→ Source
________________

## table of contents

NEXTAFTER(3) | Linux Programmer's Manual | NEXTAFTER(3) |

# NAME¶

nextafter, nextafterf, nextafterl, nexttoward, nexttowardf, nexttowardl - floating-point number manipulation

# SYNOPSIS¶

**#include <math.h>**

**double nextafter(double ***x***, double
***y***);**

**float nextafterf(float ***x***, float ***y***);**

**long double nextafterl(long double ***x***, long double
***y***);**

**double nexttoward(double ***x***, long double
***y***);**

**float nexttowardf(float ***x***, long double ***y***);**

**long double nexttowardl(long double ***x***, long double
***y***);**

Link with *-lm*.

**nextafter**():

|| _XOPEN_SOURCE >= 500

|| /* Since glibc 2.19: */ _DEFAULT_SOURCE

|| /* Glibc versions <= 2.19: */ _BSD_SOURCE || _SVID_SOURCE

**nextafterf**(),

**nextafterl**():

|| /* Since glibc 2.19: */ _DEFAULT_SOURCE

|| /* Glibc versions <= 2.19: */ _BSD_SOURCE || _SVID_SOURCE

**nexttoward**(),

**nexttowardf**(),

**nexttowardl**():

# DESCRIPTION¶

The **nextafter**(), **nextafterf**(), and
**nextafterl**() functions return the next representable floating-point
value following *x* in the direction of *y*. If *y* is less
than *x*, these functions will return the largest representable number
less than *x*.

If *x* equals *y*, the functions return *y*.

________________

→ Data
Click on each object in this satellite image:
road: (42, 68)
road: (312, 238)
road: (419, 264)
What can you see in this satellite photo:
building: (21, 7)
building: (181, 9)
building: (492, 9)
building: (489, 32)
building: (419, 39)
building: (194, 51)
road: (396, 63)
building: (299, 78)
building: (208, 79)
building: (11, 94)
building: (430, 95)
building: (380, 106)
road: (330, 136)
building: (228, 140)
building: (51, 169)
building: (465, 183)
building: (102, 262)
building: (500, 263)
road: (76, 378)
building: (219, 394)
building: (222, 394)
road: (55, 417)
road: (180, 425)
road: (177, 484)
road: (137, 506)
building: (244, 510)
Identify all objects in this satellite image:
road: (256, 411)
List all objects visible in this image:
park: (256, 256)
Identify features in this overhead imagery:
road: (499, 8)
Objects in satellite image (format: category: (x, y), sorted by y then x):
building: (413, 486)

________________

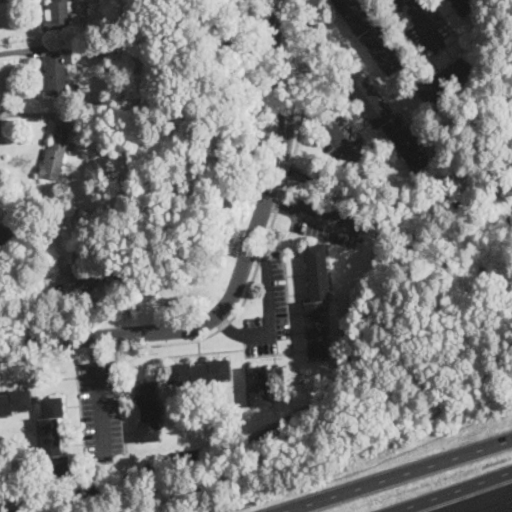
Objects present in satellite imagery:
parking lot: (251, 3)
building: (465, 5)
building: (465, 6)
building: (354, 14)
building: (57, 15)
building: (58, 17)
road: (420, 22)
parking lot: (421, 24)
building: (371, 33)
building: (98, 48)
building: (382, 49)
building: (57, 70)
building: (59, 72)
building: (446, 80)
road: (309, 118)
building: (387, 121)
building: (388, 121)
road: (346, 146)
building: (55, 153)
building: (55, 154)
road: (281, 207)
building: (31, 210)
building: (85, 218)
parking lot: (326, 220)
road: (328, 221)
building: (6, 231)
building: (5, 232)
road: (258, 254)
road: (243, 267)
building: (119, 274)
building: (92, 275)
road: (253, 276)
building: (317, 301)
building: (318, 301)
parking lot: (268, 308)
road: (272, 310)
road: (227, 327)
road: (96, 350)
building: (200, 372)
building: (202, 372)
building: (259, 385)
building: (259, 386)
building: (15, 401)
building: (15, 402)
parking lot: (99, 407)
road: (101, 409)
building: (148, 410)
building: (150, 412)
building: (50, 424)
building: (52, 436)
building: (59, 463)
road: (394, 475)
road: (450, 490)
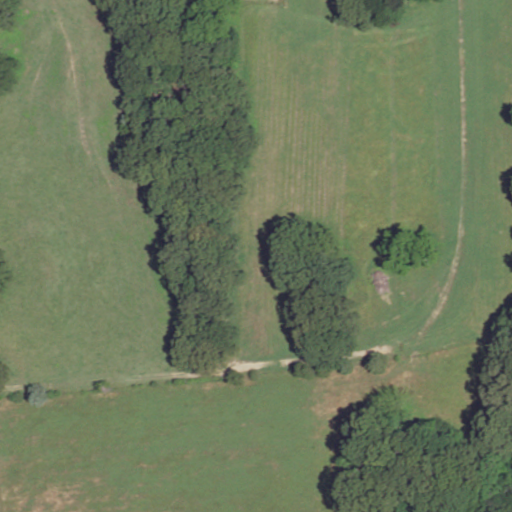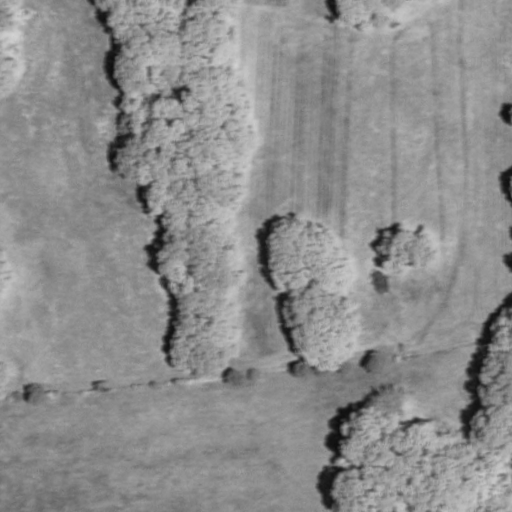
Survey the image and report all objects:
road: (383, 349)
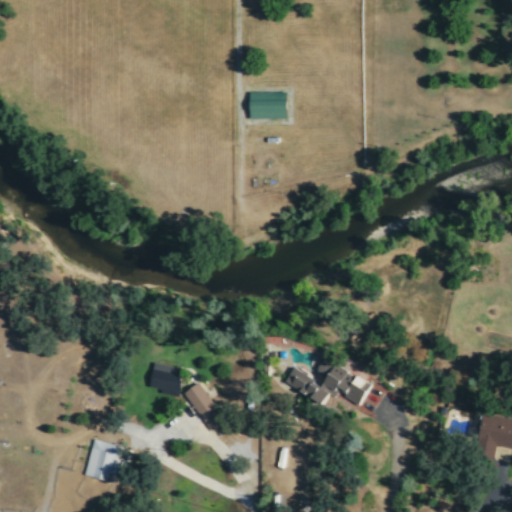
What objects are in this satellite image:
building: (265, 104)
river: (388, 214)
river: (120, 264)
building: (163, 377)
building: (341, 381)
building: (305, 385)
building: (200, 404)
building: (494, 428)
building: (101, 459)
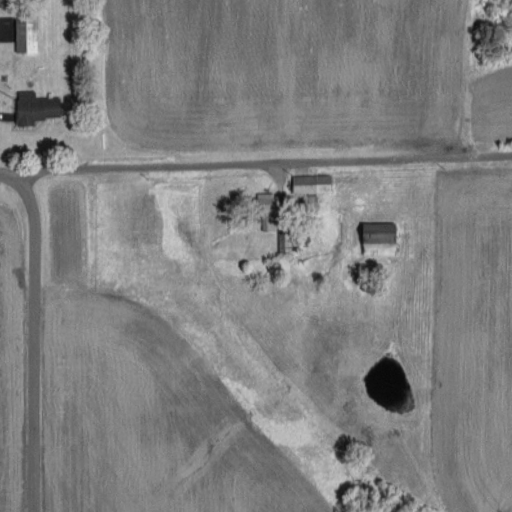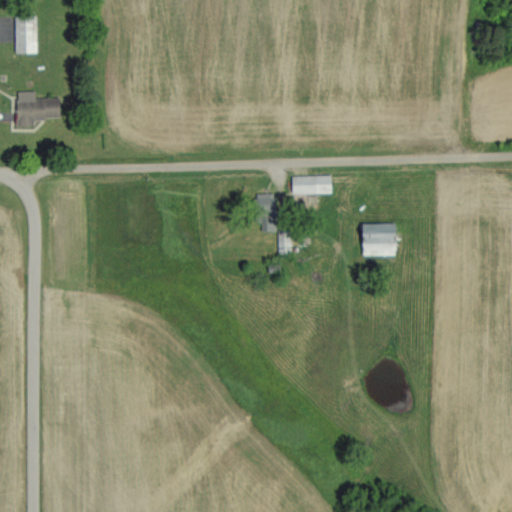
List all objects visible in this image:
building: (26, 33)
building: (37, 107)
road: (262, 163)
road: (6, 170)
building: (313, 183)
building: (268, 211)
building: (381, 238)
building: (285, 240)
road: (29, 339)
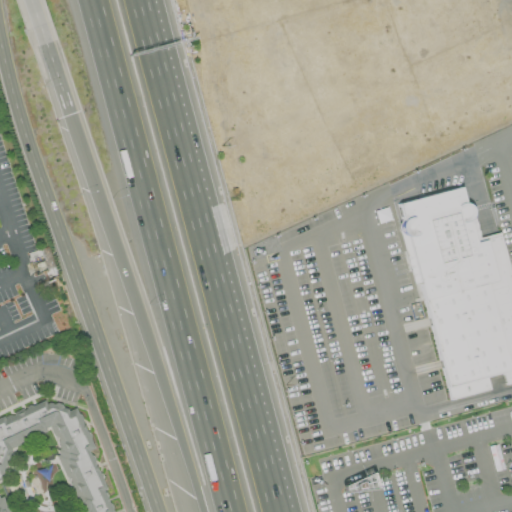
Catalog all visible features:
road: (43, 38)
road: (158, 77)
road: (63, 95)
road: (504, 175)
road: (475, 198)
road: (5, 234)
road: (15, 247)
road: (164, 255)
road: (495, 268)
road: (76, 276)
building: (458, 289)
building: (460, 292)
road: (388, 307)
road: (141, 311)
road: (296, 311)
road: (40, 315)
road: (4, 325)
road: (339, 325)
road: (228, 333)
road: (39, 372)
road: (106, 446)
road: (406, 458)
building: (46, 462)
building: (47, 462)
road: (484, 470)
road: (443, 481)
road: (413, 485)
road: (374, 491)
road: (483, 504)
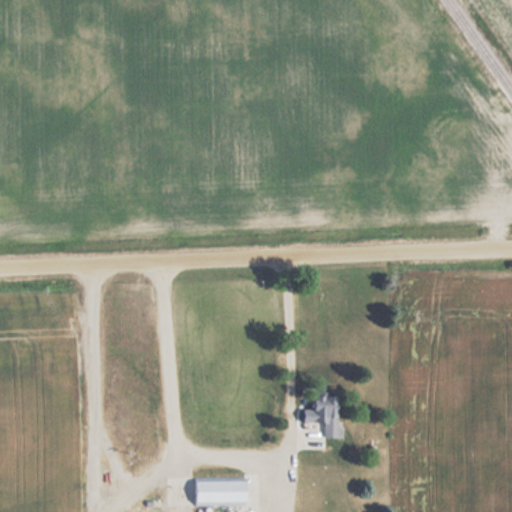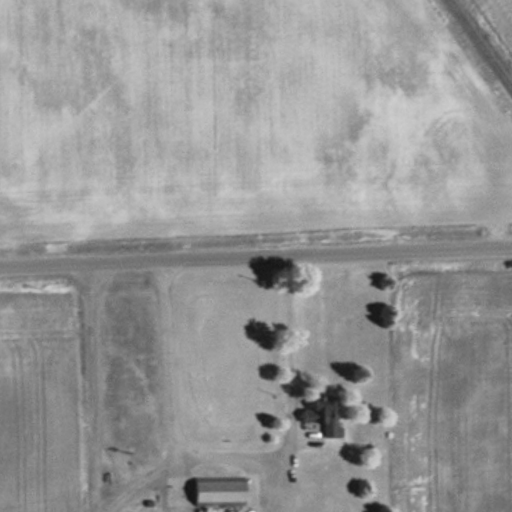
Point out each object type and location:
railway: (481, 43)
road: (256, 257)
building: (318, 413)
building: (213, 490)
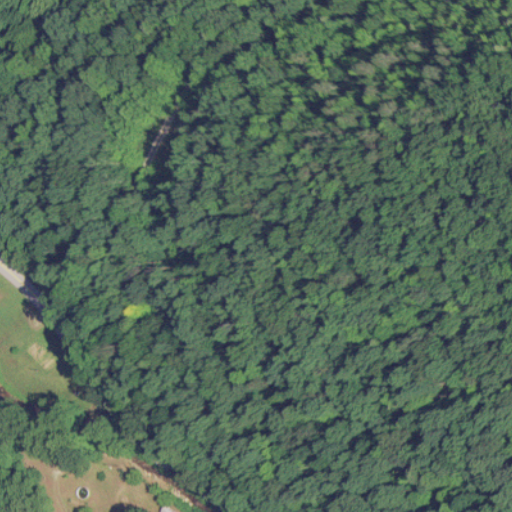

________________

→ Directions for this task
According to the nextafter manual page, what do the functions return when x equals y? The lines come from a different source than the manual page.

→ Written solution
They return y.